▸ AIM OF THE TASK:
Copy out the lines of the entries below word for word, from the line with "common name: småsporet jordtunge" to the line with "order: Geraniales", both of those lines included.

▸ RECORDS FOR THIS TASK:

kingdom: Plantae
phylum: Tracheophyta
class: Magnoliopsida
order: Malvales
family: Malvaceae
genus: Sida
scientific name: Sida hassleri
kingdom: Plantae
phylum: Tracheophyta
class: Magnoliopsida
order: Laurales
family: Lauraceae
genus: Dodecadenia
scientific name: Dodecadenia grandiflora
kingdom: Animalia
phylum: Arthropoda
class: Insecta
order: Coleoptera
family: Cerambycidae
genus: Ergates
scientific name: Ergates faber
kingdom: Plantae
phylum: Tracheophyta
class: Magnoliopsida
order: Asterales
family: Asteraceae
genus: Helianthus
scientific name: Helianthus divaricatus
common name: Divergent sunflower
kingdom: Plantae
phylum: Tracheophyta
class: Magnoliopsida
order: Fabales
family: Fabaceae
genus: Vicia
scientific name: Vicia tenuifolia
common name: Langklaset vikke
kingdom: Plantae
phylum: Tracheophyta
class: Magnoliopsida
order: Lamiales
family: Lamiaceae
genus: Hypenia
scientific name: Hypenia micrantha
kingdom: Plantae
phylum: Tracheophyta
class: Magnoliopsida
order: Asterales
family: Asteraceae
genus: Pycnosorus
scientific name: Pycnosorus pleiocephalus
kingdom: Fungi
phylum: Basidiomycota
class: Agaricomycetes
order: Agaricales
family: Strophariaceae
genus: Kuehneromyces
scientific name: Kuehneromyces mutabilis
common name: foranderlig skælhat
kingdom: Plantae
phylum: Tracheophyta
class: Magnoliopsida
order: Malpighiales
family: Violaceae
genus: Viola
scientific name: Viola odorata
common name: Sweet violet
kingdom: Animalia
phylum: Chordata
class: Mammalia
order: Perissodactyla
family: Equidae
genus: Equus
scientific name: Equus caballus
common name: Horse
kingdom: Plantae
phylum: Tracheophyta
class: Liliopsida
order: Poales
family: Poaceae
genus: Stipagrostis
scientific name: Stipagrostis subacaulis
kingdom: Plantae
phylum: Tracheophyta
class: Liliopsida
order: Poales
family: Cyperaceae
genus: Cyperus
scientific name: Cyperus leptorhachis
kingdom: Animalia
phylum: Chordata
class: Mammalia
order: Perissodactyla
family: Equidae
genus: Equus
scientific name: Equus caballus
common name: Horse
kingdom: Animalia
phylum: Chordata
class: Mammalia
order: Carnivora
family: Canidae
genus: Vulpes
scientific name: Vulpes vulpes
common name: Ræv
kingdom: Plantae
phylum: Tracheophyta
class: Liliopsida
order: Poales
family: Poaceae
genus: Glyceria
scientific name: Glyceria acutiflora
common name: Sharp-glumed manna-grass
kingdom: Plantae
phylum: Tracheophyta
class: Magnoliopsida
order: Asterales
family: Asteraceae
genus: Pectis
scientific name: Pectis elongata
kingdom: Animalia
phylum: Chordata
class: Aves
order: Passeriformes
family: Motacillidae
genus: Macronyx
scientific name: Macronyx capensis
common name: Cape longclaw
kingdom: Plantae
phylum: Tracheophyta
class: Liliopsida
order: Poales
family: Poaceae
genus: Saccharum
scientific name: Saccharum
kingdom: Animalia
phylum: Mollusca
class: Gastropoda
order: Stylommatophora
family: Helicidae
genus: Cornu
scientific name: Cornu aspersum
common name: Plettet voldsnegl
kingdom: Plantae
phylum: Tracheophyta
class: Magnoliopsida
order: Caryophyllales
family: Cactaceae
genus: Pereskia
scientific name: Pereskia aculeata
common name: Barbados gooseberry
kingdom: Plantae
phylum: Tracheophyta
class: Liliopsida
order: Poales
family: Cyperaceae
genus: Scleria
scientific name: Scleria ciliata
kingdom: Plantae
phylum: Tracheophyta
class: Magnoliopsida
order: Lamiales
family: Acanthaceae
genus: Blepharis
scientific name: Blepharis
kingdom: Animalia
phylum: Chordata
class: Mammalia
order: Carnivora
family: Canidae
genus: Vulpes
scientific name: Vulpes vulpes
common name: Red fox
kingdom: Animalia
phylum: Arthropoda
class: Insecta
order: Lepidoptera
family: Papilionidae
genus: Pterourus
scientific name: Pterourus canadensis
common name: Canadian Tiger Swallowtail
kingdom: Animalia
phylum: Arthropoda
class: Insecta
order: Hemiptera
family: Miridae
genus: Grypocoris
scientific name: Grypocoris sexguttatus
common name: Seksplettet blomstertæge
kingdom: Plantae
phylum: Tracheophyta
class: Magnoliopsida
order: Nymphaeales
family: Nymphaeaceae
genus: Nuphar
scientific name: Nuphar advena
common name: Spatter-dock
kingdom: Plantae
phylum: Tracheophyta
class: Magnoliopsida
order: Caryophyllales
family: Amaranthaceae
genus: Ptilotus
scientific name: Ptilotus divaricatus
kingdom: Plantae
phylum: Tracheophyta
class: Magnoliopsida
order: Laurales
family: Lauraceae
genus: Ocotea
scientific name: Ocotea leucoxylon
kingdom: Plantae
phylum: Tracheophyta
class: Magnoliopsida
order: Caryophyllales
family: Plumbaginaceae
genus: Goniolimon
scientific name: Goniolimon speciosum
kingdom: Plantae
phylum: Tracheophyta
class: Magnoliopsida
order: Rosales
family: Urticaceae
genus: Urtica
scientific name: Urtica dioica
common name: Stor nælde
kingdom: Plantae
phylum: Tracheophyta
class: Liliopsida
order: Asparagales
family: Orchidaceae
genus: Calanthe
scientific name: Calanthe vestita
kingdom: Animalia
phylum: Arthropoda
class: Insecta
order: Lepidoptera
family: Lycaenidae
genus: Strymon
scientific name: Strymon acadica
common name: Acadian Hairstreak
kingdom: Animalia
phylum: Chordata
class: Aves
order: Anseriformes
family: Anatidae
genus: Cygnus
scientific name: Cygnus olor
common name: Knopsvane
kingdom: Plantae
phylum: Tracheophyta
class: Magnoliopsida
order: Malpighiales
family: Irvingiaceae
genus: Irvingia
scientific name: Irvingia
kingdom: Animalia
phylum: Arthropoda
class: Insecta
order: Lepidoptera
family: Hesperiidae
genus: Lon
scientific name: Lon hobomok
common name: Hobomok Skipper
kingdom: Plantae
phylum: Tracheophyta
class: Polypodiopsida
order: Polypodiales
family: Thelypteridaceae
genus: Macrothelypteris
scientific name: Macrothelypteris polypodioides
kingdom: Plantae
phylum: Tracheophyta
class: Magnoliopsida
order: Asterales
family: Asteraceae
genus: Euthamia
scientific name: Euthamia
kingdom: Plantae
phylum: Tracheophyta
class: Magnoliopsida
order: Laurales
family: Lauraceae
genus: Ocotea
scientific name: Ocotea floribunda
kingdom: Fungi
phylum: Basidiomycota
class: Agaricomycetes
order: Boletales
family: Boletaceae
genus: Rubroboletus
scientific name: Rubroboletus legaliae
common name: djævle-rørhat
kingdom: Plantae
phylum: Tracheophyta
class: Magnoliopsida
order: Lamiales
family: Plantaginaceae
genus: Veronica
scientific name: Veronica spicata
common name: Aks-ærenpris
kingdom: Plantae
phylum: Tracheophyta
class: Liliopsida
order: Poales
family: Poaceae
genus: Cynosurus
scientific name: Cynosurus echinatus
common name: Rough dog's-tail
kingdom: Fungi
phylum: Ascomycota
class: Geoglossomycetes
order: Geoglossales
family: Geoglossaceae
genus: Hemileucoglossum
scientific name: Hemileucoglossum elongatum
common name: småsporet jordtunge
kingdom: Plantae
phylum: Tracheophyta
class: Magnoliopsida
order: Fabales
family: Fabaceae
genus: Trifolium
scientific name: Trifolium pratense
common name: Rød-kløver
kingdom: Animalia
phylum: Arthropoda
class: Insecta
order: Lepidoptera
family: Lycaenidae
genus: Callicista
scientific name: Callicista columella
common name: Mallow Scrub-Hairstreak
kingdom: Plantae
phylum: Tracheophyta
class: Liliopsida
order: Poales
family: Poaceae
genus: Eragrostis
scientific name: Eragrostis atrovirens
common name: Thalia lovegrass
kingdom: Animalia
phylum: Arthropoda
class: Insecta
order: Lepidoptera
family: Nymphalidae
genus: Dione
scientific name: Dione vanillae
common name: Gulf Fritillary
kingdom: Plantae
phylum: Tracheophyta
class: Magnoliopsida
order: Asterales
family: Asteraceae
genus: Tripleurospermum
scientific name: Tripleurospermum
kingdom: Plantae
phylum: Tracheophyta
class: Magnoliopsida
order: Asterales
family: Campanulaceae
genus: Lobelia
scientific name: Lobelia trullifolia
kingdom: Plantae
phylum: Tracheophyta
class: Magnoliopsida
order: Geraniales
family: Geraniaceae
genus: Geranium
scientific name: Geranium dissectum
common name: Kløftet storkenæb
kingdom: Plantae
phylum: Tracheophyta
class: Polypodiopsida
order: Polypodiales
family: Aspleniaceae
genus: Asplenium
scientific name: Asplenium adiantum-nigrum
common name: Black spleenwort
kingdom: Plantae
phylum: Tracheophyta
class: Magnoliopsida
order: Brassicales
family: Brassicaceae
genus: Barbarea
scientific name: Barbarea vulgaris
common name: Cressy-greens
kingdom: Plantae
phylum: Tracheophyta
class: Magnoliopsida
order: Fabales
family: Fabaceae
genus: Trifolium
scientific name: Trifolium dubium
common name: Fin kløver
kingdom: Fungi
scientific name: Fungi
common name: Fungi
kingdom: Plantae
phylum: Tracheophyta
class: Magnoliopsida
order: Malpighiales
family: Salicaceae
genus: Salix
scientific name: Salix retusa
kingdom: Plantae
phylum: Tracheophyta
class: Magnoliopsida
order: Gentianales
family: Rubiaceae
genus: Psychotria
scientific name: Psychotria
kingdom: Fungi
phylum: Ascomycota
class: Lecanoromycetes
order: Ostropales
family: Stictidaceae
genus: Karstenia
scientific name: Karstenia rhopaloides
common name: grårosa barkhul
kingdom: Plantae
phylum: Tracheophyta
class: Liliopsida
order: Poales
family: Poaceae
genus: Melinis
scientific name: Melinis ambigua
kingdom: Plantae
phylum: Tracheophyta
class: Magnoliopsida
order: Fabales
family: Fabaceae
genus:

▸ REPLY TO THE EXERCISE:
common name: småsporet jordtunge
kingdom: Plantae
phylum: Tracheophyta
class: Magnoliopsida
order: Fabales
family: Fabaceae
genus: Trifolium
scientific name: Trifolium pratense
common name: Rød-kløver
kingdom: Animalia
phylum: Arthropoda
class: Insecta
order: Lepidoptera
family: Lycaenidae
genus: Callicista
scientific name: Callicista columella
common name: Mallow Scrub-Hairstreak
kingdom: Plantae
phylum: Tracheophyta
class: Liliopsida
order: Poales
family: Poaceae
genus: Eragrostis
scientific name: Eragrostis atrovirens
common name: Thalia lovegrass
kingdom: Animalia
phylum: Arthropoda
class: Insecta
order: Lepidoptera
family: Nymphalidae
genus: Dione
scientific name: Dione vanillae
common name: Gulf Fritillary
kingdom: Plantae
phylum: Tracheophyta
class: Magnoliopsida
order: Asterales
family: Asteraceae
genus: Tripleurospermum
scientific name: Tripleurospermum
kingdom: Plantae
phylum: Tracheophyta
class: Magnoliopsida
order: Asterales
family: Campanulaceae
genus: Lobelia
scientific name: Lobelia trullifolia
kingdom: Plantae
phylum: Tracheophyta
class: Magnoliopsida
order: Geraniales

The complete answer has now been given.